NYC.gov Office of the Mayor Mayor Bloomberg Unveils Connected City Initiative by Stu Loeser

Mayor Bloomberg Unveils Connected City Initiative

New Technological Capabilities, Spanning All Aspects of City Services, Will Make City Government More Accessible and Accountable 

Mayor Michael R. Bloomberg today announced the Connected City Initiative, a series of technology programs to transform the ways in which New Yorkers can interact with – and expect the delivery of services from – City government. Building upon successful projects that have made New York City a pioneer in using technology to improve public services, the Mayor outlined a series of initiatives to make City government more accessible and accountable. They include providing a new iPhone application for New Yorkers to report issues and send photos to 311 with specific location details using GPS technology – an idea championed by Council Speaker Christine C. Quinn and Council Member Gale Brewer; increasing the number of New Yorkers with access to Electronic Health Records; and eliminating many of the bureaucratic barriers to starting a small business. Additional aims include increasing the use of social networking to improve government efficiency; making the City more sustainable by consolidating data centers citywide and promoting the use of electronic mailings; and increasing broadband adoption among low-income New Yorkers. The Mayor made the announcement at the IBM SmarterCities Forum in Manhattan.

#### Material supplied

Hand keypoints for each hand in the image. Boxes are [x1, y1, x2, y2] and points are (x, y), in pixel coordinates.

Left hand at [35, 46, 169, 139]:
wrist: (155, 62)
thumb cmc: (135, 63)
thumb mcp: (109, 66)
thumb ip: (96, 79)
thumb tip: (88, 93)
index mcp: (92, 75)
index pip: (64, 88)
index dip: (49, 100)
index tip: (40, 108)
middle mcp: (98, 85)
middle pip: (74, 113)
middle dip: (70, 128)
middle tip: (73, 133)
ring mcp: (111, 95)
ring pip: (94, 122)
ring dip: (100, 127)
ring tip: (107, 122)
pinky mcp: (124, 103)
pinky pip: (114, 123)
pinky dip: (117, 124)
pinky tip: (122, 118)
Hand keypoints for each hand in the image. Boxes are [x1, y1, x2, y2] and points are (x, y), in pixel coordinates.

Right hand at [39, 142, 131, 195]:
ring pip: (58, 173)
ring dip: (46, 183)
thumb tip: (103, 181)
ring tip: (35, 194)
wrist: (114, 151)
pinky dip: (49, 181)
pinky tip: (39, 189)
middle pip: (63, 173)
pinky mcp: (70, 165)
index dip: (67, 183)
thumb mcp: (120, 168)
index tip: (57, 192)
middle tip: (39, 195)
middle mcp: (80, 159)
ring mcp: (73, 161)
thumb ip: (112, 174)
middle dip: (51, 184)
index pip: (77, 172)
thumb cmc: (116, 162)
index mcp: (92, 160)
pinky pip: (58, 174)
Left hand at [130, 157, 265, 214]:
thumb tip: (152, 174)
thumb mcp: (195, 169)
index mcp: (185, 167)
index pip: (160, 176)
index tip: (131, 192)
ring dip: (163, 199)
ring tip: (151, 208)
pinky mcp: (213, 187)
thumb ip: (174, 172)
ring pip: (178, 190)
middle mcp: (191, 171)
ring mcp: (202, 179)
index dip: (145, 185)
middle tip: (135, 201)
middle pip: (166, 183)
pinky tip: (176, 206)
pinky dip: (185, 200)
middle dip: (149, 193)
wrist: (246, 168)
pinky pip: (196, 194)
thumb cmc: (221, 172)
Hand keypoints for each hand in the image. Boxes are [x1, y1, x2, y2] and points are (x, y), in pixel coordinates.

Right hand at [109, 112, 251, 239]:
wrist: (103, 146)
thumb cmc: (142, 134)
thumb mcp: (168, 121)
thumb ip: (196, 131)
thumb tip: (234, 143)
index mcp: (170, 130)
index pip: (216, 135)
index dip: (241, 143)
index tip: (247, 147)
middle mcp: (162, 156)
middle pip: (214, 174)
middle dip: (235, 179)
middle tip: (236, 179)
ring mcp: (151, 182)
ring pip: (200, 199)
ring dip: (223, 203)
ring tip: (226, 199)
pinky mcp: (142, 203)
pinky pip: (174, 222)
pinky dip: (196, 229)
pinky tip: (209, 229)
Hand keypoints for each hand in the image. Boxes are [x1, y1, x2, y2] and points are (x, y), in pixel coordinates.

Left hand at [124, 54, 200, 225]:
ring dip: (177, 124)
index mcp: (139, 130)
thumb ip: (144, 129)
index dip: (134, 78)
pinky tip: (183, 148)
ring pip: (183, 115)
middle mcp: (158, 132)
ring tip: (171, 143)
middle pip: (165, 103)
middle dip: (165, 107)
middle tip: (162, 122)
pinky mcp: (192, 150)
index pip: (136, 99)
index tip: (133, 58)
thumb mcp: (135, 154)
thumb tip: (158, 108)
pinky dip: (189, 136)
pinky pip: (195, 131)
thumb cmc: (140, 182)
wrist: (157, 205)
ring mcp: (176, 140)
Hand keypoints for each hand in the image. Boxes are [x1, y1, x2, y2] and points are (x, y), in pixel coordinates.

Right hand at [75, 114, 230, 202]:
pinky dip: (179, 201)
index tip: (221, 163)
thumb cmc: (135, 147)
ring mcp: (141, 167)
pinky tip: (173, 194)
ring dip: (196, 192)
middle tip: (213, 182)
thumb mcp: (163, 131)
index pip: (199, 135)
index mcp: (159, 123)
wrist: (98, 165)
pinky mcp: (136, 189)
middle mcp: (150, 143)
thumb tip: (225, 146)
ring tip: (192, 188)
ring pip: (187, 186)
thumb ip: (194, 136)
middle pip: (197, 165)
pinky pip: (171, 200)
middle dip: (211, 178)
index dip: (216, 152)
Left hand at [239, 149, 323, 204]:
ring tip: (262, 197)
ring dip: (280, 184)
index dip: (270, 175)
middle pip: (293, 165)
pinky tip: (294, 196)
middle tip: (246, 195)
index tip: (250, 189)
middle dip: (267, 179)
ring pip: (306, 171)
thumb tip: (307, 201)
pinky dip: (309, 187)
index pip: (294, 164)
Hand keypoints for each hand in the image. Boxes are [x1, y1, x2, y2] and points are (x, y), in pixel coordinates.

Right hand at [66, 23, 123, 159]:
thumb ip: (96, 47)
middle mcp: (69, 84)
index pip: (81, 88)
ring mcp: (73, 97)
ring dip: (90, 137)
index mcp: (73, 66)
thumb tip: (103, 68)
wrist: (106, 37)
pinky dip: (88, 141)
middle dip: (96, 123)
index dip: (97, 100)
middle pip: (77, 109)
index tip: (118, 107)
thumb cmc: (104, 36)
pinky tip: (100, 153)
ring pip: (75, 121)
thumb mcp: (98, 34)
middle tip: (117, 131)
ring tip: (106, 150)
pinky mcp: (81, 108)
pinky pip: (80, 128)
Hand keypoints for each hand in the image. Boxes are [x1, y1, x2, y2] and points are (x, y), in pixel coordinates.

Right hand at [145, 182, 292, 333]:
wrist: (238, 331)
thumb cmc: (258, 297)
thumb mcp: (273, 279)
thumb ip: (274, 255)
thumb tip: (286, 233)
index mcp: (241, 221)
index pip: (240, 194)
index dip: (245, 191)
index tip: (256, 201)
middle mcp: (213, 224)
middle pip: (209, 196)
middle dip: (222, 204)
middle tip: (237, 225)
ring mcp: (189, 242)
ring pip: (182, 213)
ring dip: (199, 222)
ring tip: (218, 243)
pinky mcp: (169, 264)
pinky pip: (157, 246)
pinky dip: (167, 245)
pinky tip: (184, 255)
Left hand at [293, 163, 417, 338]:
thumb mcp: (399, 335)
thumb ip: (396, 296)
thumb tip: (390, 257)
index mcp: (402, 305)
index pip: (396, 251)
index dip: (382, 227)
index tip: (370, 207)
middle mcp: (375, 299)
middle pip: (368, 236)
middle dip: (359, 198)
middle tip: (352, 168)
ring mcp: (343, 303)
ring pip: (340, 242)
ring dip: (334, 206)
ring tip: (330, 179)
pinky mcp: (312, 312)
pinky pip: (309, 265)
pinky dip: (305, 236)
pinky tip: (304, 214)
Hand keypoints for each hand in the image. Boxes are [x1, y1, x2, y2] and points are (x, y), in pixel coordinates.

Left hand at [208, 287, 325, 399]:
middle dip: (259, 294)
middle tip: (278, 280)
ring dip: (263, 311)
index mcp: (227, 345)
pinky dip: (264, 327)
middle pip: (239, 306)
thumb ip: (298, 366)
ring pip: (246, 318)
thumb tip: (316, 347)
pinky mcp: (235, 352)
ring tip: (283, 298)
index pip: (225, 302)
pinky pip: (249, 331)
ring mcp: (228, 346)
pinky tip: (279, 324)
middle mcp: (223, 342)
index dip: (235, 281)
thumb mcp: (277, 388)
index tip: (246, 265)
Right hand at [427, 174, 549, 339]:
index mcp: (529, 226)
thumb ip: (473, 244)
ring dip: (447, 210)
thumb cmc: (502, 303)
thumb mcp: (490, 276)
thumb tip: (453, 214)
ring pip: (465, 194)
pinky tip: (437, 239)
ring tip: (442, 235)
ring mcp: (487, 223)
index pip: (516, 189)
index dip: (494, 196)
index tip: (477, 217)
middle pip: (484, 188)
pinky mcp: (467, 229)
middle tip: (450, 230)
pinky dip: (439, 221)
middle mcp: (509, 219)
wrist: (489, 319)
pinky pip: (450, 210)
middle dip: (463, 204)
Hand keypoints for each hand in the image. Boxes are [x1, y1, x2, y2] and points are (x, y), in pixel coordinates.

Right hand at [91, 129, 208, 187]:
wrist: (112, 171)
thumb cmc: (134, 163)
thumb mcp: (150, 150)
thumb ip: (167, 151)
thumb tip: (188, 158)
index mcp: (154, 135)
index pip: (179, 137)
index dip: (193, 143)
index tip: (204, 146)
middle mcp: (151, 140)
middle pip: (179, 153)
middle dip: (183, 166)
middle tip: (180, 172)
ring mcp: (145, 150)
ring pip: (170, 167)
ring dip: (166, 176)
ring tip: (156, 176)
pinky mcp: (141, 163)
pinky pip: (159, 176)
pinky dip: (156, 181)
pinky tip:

#### Aim of the exercise
List every person named in the Connected City Initiative announcement.

#### Answer for this exercise
Stu Loeser
Michael R. Bloomberg
Christine C. Quinn
Gale Brewer